- What to produce: Go from the first line below to the one with "image demonstrates no" and print each line exactly.

====== Input material

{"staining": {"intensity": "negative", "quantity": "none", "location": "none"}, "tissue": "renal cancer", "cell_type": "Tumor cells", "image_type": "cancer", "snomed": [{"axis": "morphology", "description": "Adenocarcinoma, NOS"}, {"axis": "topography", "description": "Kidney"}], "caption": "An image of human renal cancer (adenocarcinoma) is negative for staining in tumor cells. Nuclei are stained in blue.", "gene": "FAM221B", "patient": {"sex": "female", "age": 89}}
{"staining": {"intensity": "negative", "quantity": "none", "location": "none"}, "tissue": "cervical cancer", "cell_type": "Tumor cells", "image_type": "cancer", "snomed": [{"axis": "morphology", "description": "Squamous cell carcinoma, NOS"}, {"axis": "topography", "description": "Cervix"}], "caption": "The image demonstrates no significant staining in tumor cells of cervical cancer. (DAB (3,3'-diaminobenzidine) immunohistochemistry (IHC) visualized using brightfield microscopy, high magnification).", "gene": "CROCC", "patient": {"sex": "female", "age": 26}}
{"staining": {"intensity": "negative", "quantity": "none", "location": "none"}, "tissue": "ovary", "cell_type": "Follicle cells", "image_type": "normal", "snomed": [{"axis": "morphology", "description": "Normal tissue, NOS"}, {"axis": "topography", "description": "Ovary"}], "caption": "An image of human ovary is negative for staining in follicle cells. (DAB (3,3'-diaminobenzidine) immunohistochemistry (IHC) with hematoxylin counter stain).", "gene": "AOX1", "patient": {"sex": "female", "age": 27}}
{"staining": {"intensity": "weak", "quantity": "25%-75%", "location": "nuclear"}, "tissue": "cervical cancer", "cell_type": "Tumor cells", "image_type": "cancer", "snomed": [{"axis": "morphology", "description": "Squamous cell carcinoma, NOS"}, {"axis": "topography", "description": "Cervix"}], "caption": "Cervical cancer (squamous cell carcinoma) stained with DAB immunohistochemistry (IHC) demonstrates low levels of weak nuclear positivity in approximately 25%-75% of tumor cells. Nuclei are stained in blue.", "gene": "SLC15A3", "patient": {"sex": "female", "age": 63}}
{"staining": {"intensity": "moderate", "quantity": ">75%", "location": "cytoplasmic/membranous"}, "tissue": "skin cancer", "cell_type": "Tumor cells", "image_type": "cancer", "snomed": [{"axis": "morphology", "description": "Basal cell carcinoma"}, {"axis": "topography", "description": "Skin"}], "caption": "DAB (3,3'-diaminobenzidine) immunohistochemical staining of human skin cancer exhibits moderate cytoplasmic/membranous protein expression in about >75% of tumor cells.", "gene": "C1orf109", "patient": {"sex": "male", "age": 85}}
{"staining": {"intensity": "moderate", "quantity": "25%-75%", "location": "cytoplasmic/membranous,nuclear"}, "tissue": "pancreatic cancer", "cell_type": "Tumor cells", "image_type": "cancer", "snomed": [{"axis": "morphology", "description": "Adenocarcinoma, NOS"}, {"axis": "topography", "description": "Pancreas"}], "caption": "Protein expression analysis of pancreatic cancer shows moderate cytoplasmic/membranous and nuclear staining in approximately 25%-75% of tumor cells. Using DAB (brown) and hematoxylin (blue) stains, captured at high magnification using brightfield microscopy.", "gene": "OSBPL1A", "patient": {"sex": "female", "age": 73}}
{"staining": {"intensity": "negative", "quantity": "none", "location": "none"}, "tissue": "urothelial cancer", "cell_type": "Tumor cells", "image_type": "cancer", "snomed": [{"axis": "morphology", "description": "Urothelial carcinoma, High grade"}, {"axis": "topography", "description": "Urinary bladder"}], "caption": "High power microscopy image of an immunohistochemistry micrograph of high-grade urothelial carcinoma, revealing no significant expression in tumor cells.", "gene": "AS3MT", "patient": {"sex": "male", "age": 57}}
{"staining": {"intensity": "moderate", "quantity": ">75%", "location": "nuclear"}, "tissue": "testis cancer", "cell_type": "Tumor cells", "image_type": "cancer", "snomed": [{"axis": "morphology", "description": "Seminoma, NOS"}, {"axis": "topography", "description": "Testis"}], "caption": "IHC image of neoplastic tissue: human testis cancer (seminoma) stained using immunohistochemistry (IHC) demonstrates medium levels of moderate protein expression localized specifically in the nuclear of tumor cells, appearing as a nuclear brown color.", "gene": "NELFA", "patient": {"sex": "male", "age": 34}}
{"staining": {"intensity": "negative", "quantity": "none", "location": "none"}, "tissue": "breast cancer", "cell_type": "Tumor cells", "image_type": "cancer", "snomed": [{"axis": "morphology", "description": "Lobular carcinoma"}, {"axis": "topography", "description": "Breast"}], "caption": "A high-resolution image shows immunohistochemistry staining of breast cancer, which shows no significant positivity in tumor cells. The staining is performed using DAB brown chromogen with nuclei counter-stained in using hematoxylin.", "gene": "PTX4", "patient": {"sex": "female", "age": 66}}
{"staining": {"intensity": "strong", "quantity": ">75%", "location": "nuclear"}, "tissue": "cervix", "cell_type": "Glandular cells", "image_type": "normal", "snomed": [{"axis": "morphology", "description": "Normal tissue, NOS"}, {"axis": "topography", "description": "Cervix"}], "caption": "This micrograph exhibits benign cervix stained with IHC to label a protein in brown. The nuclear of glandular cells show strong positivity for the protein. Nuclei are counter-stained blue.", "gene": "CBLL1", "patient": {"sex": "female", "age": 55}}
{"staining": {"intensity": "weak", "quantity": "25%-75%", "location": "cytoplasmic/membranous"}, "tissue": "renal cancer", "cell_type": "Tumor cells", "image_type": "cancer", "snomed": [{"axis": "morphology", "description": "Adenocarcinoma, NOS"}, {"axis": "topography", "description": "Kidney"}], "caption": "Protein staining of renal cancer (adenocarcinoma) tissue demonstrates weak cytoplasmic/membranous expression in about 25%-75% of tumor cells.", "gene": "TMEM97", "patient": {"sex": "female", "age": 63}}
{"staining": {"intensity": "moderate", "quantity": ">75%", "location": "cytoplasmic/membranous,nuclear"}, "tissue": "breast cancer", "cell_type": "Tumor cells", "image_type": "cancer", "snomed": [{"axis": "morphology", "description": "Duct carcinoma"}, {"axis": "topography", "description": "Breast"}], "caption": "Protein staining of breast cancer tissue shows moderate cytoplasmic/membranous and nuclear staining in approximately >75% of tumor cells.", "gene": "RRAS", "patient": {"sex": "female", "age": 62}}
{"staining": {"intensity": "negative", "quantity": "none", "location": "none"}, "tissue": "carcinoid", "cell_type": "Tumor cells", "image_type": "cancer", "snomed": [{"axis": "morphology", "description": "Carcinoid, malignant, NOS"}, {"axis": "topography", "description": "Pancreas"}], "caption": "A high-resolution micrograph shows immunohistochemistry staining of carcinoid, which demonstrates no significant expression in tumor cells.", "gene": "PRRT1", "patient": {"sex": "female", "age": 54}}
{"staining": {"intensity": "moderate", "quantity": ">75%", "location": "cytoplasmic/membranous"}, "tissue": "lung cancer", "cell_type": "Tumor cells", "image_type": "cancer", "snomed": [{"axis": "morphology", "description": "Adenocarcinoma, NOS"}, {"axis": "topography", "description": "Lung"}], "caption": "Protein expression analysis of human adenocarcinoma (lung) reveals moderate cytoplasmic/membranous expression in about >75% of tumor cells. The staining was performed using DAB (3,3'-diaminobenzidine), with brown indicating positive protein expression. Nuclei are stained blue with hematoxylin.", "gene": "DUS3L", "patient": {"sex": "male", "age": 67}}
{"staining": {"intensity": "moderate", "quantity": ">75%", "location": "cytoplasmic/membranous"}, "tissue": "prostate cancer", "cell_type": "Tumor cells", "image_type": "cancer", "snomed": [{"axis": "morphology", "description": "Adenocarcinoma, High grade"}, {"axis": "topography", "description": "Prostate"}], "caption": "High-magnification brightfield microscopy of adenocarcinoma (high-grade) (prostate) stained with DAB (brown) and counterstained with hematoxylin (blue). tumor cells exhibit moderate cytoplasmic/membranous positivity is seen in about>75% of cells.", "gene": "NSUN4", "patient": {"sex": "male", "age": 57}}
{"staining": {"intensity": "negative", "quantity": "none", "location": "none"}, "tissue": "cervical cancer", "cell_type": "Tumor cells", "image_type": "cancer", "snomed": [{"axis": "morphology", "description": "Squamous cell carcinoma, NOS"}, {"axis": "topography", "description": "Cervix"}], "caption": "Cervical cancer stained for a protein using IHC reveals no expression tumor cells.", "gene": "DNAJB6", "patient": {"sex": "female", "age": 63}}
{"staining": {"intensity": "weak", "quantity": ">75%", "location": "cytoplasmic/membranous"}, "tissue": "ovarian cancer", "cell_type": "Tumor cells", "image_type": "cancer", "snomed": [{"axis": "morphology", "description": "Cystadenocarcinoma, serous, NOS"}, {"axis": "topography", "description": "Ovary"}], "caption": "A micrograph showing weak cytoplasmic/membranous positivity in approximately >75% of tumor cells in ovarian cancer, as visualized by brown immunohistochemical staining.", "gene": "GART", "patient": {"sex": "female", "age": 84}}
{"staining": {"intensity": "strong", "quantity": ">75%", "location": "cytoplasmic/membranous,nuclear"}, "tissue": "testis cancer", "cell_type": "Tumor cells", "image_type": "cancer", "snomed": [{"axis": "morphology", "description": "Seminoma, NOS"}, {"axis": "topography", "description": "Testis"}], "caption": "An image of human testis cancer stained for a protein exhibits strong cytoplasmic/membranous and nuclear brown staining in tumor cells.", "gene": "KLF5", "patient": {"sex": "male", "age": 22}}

============

- Response to this task:
{"staining": {"intensity": "negative", "quantity": "none", "location": "none"}, "tissue": "renal cancer", "cell_type": "Tumor cells", "image_type": "cancer", "snomed": [{"axis": "morphology", "description": "Adenocarcinoma, NOS"}, {"axis": "topography", "description": "Kidney"}], "caption": "An image of human renal cancer (adenocarcinoma) is negative for staining in tumor cells. Nuclei are stained in blue.", "gene": "FAM221B", "patient": {"sex": "female", "age": 89}}
{"staining": {"intensity": "negative", "quantity": "none", "location": "none"}, "tissue": "cervical cancer", "cell_type": "Tumor cells", "image_type": "cancer", "snomed": [{"axis": "morphology", "description": "Squamous cell carcinoma, NOS"}, {"axis": "topography", "description": "Cervix"}], "caption": "The image demonstrates no significant staining in tumor cells of cervical cancer. (DAB (3,3'-diaminobenzidine) immunohistochemistry (IHC) visualized using brightfield microscopy, high magnification).", "gene": "CROCC", "patient": {"sex": "female", "age": 26}}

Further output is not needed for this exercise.